In Iowa, the top five industries with the most coronavirus-related claims in March 15-21 time period were accommodation and food services (13,364); health care and social assistance (4,936), education services (2,698), other services (1,999), and retail trade (1,710).
The maximum amount of unemployment benefits a laid-off Iowan who qualifies can receive will vary based on how many dependents a claimant has, according to IWD officials. For a claimant with four dependents, the maximum is $591 per week; for a claimant with no dependents, the maximum weekly benefit amount is $481.
Claimants can expect to receive payment within seven to 10 days after the date the claim is filed, according to an IWD spokeswoman. The maximum number of weeks a claimant is eligible is 26 weeks, the agency said. But, if a claimant is working part-time and reporting wages, the number of weeks is extended because only a partial payment is received each week.
Last week IWD Director Beth Townsend called the volume of Iowans filing for unemployment benefits “staggering” and approaching in one week what normally would be a month’s worth of claims.
IWD employees were able to process all of the initial unemployment insurance claims received in the latest weekly time frame despite the significant surge in claims, but Gov. Kim Reynolds on Wednesday apologized for delays and said the agency had dedicated 250 staff members to processing claim requests.
Meanwhile, many have reported issues with Illinois’ system for filing unemployment claims and Gov. JB Pritzker has noted the Illinois Department of Innovation and Technology is working to make a new platform for such claims.
He said 17,000 people had filed claims successfully on Thursday alone as of 2 p.m. as the state tries to keep up with the unprecedented filings.
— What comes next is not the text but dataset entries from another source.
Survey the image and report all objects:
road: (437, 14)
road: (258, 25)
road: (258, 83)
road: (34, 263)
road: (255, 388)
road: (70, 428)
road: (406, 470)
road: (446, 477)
“Which is an amazing number considering that you know they're literally building this airplane while it's trying to take off,” Pritzker said at a daily COVID-19 news briefing in Chicago. “…We're going to get this right, and we're going to make sure that everybody has the opportunity to file for unemployment claims and we have sped up the process for people to actually receive those claims as well.”
Pritzker severely restricted social and economic activity Sunday, March 15, when he ordered all public and private K-12 schools to close. Then on Monday, March 16, he ordered bars and restaurants to close for consumption on their premises and banned public gatherings of 50 or more people.
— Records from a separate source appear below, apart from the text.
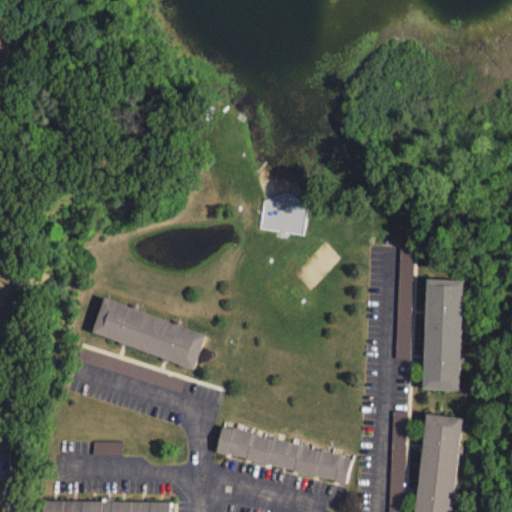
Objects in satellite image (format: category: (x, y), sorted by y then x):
building: (3, 69)
park: (501, 183)
building: (406, 297)
building: (149, 332)
building: (445, 333)
road: (381, 385)
road: (170, 394)
building: (286, 453)
building: (398, 460)
building: (440, 462)
building: (4, 463)
road: (132, 467)
road: (245, 491)
building: (107, 506)
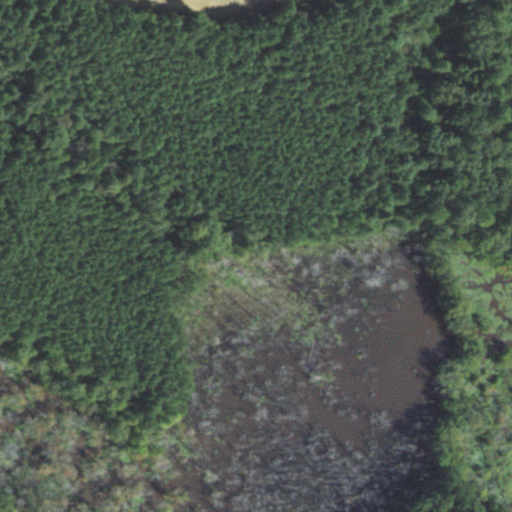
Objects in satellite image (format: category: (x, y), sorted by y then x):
road: (188, 15)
On March 17, Reynolds declared a statewide public health disaster emergency in Iowa that included limiting gatherings to 10 people and closing bars, restaurants, casinos and a number of other businesses as part of a widespread economic shutdown caused by the state’s coronavirus outbreak.
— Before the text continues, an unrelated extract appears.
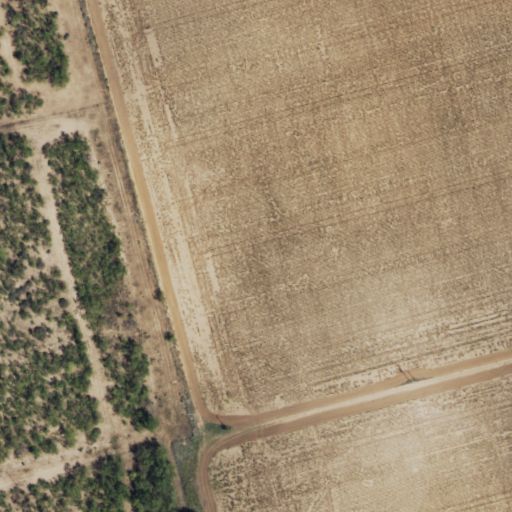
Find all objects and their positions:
road: (380, 390)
Reynolds has stopped short of of instituting a shelter in place order that would halt all but essential business such as the order Pritzker issued on on Friday, March 20. Iowa's restrictions will run through at least the end of March, while Illinois' will continue through at least April 7.
Those actions were aimed at limiting the spread of COVID-19 which, as of Thursday, had resulted in 2,538 confirmed cases of the disease in 37 counties in Illinois and had caused 26 deaths. In Iowa, there are 145 known confirmed cases on one death.
Looking forward, Swenson declined to give specific number predictions. He said recessions normally happens with unemployment growing, not spiking like what is currently happening and what it likely will do again next week.
But the reduction could have less long-term impact depending on the recovery.
“I’m sorry, but we don’t know. We’re so early in this, we don’t know. And people who I believe act like they know don’t know; I think they’re just offering up some good guesses,” he said.
The Iowa-based economist again declined to give any specific numbers of unemployment he thinks may be on the horizon. That was done because he is self-advised to be careful as no one is sure what the next phase of the COVID-19 pandemic will be as it continues to spread across the U.S. and other parts of the world.
“We are slaves to this virus. The economy is a slave to this virus right now and to pretend otherwise is foolish,” Swenson said.
Jerry Nowicki of Capitol News Illinois contributed to this report.